On Fri, Nov 26, 2010 at 11:39:01AM +1100, e deleflie wrote:

> > OTOH, the main consideration for choosing ACN was that these things
> > will in most cases be handled by tools and code rather than by humans.
> 
> I have found that the *most* error prone step is hooking up the Jack
> channels from my software, into AmbDec. When using hori I have to skip
> certain channels here and there, and its confusing as all hell,
> because the FuMa names dont really correspond to the N3D names I'm
> using.

Which is why I avoid doing this manually more than once.

> So I'll retract my comment on not caring about the channel names ..
> 
> I think the most confusing thing is for the channel names to have an
> implied order. FuMa implies the order of the alphabet, but this order
> is wrong. And ANC implies its numerical order. It would be strange to
> have ACN channel 3 in position 2.

It is confusing if the implied order is different from the actual one,
in those cases where there is an actual order, like when using a general
purpose multichannel file format which has no channel names by itself.
And how to do this is what you want to define if I understand the
purpose of your initiative correctly.

As you say, Jack itself does not have a concept of order of ports.
If there is any order in what the user sees it is created by tools
such as qjackctl (and that's why ambdec's names currently include
the degree as first numerical item - it makes qjackctl do the right
thing). But Jack is not the final word on audio app connection
systems - it lacks other fundamental concepts as well, such as
grouping of ports.

> So my preference is for the channels to have no clear implied order.
> I'll commit to your 0C0, 1C1, 1S1 names if you confirm they are the
> names you'll use in ambdec.

The current plans for ambdec & friends are for channel names that
contain the ACN as the 'authoritative' part, with l,m and the FuMa
name purely as 'informational', for human use only. Any tools and
code that tries to automate things should only use the ACN.

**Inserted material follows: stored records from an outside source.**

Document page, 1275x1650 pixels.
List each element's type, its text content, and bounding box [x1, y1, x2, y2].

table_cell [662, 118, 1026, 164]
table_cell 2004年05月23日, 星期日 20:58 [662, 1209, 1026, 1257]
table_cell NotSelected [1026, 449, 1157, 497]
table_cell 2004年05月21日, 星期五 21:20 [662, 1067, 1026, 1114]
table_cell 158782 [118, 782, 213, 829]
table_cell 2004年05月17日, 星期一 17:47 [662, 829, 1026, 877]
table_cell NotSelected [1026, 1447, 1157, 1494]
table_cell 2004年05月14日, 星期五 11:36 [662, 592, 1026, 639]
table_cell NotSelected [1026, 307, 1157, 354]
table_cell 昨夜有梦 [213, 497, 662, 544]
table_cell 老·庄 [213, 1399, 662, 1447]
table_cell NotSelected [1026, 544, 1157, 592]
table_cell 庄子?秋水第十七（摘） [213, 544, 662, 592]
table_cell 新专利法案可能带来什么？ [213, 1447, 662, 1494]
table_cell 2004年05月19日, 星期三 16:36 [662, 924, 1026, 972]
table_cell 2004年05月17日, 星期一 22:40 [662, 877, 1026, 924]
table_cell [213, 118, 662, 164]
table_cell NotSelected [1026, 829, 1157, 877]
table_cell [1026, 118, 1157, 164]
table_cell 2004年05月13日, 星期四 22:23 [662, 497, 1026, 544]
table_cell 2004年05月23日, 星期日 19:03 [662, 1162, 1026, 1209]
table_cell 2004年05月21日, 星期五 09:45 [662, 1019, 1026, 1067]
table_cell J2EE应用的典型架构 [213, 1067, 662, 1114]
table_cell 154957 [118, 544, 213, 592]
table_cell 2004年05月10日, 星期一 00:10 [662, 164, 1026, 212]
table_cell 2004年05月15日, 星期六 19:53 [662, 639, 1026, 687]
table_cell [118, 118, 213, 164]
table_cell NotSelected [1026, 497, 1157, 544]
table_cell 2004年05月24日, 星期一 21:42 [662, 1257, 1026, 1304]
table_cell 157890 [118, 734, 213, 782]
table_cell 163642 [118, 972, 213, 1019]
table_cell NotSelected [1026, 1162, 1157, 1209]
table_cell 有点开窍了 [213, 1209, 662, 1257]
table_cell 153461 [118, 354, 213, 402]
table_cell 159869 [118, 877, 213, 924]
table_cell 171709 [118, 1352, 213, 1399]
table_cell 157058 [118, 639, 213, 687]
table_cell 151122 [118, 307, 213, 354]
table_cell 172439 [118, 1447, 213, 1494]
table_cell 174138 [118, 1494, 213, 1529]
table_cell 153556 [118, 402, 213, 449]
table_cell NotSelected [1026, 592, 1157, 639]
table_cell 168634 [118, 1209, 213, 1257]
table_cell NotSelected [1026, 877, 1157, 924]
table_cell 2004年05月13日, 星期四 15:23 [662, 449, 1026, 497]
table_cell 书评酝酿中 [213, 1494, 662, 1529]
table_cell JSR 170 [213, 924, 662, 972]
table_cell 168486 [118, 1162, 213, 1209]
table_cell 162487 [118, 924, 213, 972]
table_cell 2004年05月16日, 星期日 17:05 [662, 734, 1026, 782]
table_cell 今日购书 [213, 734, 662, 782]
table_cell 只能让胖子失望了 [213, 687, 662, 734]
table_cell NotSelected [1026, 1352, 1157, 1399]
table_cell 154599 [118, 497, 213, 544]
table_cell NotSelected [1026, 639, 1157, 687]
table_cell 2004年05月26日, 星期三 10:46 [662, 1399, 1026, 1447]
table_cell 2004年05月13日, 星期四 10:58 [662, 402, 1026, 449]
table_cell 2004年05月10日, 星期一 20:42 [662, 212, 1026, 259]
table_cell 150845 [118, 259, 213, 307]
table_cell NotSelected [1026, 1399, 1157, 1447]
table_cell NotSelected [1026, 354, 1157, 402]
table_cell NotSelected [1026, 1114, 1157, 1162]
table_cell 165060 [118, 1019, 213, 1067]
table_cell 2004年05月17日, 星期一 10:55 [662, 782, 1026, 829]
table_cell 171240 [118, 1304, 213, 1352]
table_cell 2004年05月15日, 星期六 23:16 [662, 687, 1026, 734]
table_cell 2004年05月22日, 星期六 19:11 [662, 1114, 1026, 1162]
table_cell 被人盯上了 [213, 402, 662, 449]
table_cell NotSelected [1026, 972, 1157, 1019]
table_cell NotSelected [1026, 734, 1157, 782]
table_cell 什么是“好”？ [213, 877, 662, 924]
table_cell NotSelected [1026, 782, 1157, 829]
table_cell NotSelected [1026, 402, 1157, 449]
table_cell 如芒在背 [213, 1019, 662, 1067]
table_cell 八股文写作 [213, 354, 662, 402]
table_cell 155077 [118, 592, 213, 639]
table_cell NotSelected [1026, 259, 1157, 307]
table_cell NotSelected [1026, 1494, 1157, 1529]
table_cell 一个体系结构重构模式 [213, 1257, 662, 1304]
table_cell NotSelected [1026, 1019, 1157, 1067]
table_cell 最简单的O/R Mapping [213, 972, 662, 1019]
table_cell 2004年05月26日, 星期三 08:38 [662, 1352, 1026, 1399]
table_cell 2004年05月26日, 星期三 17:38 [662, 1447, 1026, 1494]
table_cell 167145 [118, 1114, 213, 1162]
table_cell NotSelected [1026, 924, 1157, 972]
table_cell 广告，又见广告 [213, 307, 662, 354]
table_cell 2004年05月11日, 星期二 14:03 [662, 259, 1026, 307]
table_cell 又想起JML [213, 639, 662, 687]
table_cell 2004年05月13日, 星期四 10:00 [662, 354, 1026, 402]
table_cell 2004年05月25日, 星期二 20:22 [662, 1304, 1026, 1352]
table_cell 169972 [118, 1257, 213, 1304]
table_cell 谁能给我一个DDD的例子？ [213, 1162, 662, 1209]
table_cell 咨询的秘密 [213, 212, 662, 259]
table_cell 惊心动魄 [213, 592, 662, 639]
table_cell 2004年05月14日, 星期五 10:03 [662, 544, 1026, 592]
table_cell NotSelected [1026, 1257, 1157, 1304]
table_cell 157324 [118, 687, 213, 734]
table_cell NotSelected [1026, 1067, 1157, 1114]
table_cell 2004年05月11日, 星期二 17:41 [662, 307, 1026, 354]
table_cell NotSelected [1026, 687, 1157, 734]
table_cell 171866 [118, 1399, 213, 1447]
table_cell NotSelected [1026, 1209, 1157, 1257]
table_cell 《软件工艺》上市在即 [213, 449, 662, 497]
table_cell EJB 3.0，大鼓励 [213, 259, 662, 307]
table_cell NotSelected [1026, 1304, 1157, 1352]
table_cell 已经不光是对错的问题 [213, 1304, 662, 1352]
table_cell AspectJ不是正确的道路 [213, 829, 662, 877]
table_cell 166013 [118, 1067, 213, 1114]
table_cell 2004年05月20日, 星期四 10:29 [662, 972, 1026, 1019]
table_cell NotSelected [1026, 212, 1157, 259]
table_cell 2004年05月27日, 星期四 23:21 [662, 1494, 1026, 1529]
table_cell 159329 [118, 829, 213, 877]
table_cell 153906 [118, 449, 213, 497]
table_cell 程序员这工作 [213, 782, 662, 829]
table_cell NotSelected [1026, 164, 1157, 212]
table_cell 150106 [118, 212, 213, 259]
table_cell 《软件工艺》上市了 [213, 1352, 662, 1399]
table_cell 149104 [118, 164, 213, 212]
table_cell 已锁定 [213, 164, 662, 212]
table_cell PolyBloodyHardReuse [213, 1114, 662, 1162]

The exact format is still uncertain, current ideas revolve around
the form 'l[+-]m' rather than the 'l[CS]m' one. But in any case,
the numerical values used will be l,m,|m|, and certainly *not* the 
l-|m| which you are currently using. So if you are prepared to
change things to be more compatible, this is the thing to change.
The choice of [+-] or [CS] as the separator is more a matter of
cosmetics - a user could easily match those is the numbers are
the same.  Over the WE I'll try to talk to some 'power users' to
find out what they think about this.


Ciao,

-- 
FA

There are three of them, and Alleline.